Thursday, October 6, 2022
"The law professors [who submitted the amicus brief] are William D. Araiza, Stanley A. August professor of law, Brooklyn Law School; Jennifer M. Chacón, Stanford Law School; Erwin Chemerinsky, dean and Jesse H. Choper distinguished professor of law, University of California, Berkeley School of Law; Jenny-Brooke Condon, director, Equal Justice Clinic, Seton Hall University School of Law; Seth Davis, University of California, Berkeley School of Law; Brandon L. Garrett, L. Neil Williams Jr. professor of law and director, Wilson Center for Science and Justice, Duke University School of Law; Cheryl I. Harris, Rosalinde and Arthur Gilbert professor in civil rights and civil liberties, UCLA School of Law; Aziz Huq, Frank and Bernice J. Greenberg professor of law, University of Chicago Law School; Leah Litman, University of Michigan Law School; Hiroshi Motomura, Susan Westerberg Prager distinguished professor of law, UCLA School of Law; and Kenji Yoshino, Chief Justice Earl Warren professor of constitutional law, New York University School of Law." (bold added).
The brief argues that
"The District Court’s conclusion that Florida Senate Bill 168’s (`SB 168') Best Efforts Provision and Sanctuary Prohibition are unconstitutional is based upon a sound and unimpeachable application of Village of Arlington Heights v.

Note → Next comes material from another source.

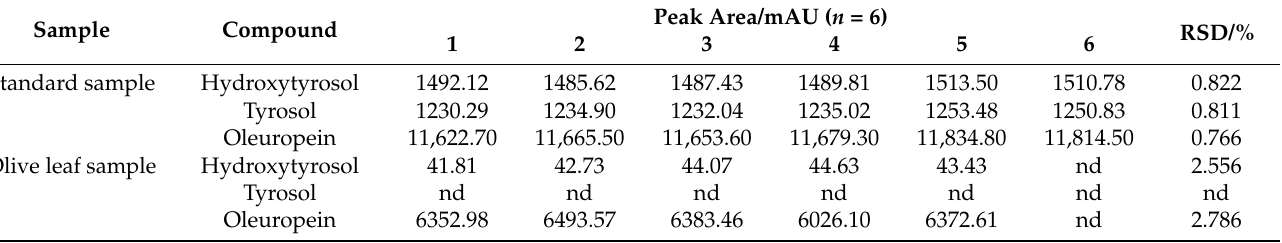
Table 2. Precision and repeatability analyses of phenolic compounds in standard and olive leaf sample at 280 nm. Sample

Metropolitan Housing Development Corporation, 429 U.S. 252 (1977), to ample evidence in the record. Accordingly, the Court correctly found that these provisions were enacted with discriminatory intent.
SB 168’s enactment was driven by racial animus. Floridians for Immigration Enforcement (`FLIMEN') and the Federation for American Immigration Reform (`FAIR')—`anti-immigrant hate groups that overtly promote xenophobic, nationalist, and racist ideologies'—were intimately involved in the legislative process."